(90.)

To render the expansive action of steam intelligible, let A B ( fig. 28.) represent a cylinder whose area we will suppose, for the sake of illustration, to be a square foot, and whose length, A B, shall also be a foot. If steam of a pressure equal to the atmosphere be supplied to this cylinder, it will exert a pressure of about one ton on the piston; and if such steam be uniformly supplied from the boiler, the piston will be moved from A to B with the force of one ton, and that motion will be uniform if the piston be opposed throughout the same space by a resistance equal to a ton. When the piston has arrived at B, let us suppose that the further supply of steam from the boiler is stopped by closing the upper steam valve, and let us also suppose the cylinder to be continued downwards so that B C shall be equal to A B, and suppose that B C has been previously in communication with the condenser, and is therefore a vacuum. The piston at B will then be urged with a force of one ton downwards, and as it descends the steam above it will be diffused through an increased volume, and will consequently acquire a diminished pressure. We shall, for the present, assume that this diminution of pressure follows the law of elastic fluids in general; that it will be decreased in the same proportion as the volume of the steam is augmented. While the piston, therefore, moves from B downwards it will be urged by a continually decreasing force. Let us suppose, that by some expedient, it is also subject to a continually decreasing resistance, and that this resistance decreases in the same proportion as the force which urges the piston. In that case the motion of the piston would continue uniform. When the piston would arrive at P′, the middle of the second cylinder, then the space occupied by the steam being increased in the proportion of 2 to 3, the pressure on the piston would be diminished in the proportion of 3 to 2, and the pressure at B being one ton, it would be two-thirds of a ton at P′. In like manner when the piston would arrive at C, the space occupied by the steam being double that which [Pg162] it occupied when the piston was at B, the pressure of the steam would be half its pressure at B, and therefore at the termination of the stroke, the pressure on the piston would be half a ton.

If the space from B to C, through which the steam is here supposed to act expansively, be divided into ten equal parts, the pressure on the piston at the moment of passing each of those divisions would be calculated upon the same principle as in the cases now mentioned. After moving through the first division, the volume of the steam would be increased in the proportion of 10 to 11, and therefore its pressure would be diminished in the proportion of 11 to 10. The pressure, therefore, driving the piston at the end of the first of these ten divisions would be 1011ths of a ton. In like manner, its pressure at the second of the divisions would be 1012ths of a ton, and the third 1013ths of a ton; and so on, as indicated in the figure.

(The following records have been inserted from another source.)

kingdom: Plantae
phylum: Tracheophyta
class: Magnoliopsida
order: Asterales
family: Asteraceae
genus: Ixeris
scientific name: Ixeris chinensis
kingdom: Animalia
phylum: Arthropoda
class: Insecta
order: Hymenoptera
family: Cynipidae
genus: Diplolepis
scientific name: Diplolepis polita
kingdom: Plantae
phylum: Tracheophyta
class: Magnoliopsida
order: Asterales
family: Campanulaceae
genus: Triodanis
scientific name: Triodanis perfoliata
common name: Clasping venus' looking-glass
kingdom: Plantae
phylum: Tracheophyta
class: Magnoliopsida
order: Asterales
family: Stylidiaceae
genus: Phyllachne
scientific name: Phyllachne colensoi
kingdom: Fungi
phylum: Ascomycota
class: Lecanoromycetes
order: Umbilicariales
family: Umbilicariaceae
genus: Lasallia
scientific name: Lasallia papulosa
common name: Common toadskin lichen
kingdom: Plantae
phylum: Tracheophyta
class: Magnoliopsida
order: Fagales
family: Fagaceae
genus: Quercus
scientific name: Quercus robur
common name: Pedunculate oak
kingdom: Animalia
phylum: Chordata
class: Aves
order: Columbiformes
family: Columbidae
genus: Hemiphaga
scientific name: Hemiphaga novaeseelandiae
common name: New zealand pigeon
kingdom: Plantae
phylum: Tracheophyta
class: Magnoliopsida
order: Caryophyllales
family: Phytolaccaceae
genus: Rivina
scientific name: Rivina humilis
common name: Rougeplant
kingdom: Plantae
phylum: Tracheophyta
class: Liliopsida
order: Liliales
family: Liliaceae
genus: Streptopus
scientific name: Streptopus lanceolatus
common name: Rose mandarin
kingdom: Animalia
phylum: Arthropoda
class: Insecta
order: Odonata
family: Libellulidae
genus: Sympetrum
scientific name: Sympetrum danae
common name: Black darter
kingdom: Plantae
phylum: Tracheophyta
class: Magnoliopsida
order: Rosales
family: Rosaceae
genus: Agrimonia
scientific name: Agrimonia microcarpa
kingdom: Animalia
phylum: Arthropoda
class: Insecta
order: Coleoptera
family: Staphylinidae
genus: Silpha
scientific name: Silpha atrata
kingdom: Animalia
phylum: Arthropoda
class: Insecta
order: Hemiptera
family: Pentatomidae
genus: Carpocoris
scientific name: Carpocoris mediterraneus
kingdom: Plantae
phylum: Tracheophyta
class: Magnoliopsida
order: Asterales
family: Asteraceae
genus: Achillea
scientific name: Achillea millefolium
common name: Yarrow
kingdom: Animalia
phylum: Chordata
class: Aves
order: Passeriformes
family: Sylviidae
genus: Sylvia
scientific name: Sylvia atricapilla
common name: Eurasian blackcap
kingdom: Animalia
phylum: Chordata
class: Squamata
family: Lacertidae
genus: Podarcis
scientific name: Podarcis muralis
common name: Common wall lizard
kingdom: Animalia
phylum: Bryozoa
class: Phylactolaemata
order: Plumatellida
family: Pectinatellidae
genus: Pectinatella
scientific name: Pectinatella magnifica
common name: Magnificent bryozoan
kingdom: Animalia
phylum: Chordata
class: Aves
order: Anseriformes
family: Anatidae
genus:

Now if the pressure of the steam through each of these divisions were to continue uniform, and, instead of gradually diminishing, to suffer a sudden change in passing from one division to another, then the mechanical effect produced from B to C would be obtained by taking a mean or average of the several pressures throughout each of the ten divisions. In the present case it has been supposed that the force on the piston at B was 2240 pounds. To obtain the pressure in pounds corresponding to each of the successive divisions, it will therefore only be necessary to multiply 2240 by 10, and to divide it successively by 11, 12, 13, &c. The pressures, therefore, in pounds, at each of the ten divisions, will be as follows:—

1st 2036·3
2d  1866·6
3d  1723·1
4th 1600·0
5th 1493·3
6th 1400·0
7th 1317·6
8th 1244·4
9th 1179·0
10th 1120·0

If the mean of these be taken by adding them together [Pg163] and dividing by 10, it will be found to be 1498 pounds. It appears, therefore, that the pressures through each of the ten divisions being supposed to be uniform (which however, strictly, they are not,) the mechanical effect of the steam from B to C would be the same as if it acted uniformly throughout that space upon the piston with a force of about 1500 pounds, being rather less than three-fourths of its whole effect from A to B.

But it is evident that this principle will be equally applicable if the second cylinder had any other proportion to the first. Thus it might be twice the length of the first; and in that case, a further mechanical effect would be obtained from the expansion of the steam.

The more accurate method of calculating the effect of the expansion from B to C, would involve more advanced mathematical principles than could properly be introduced here; but the result of such a computation would be that the actual average effect of the steam from B to C would be equal to a uniform pressure through that space, amounting to one thousand five hundred and forty-five pounds, being greater than the result of the above computation, the difference being due to the expansive action through each of the ten divisions, which was omitted in the above computation.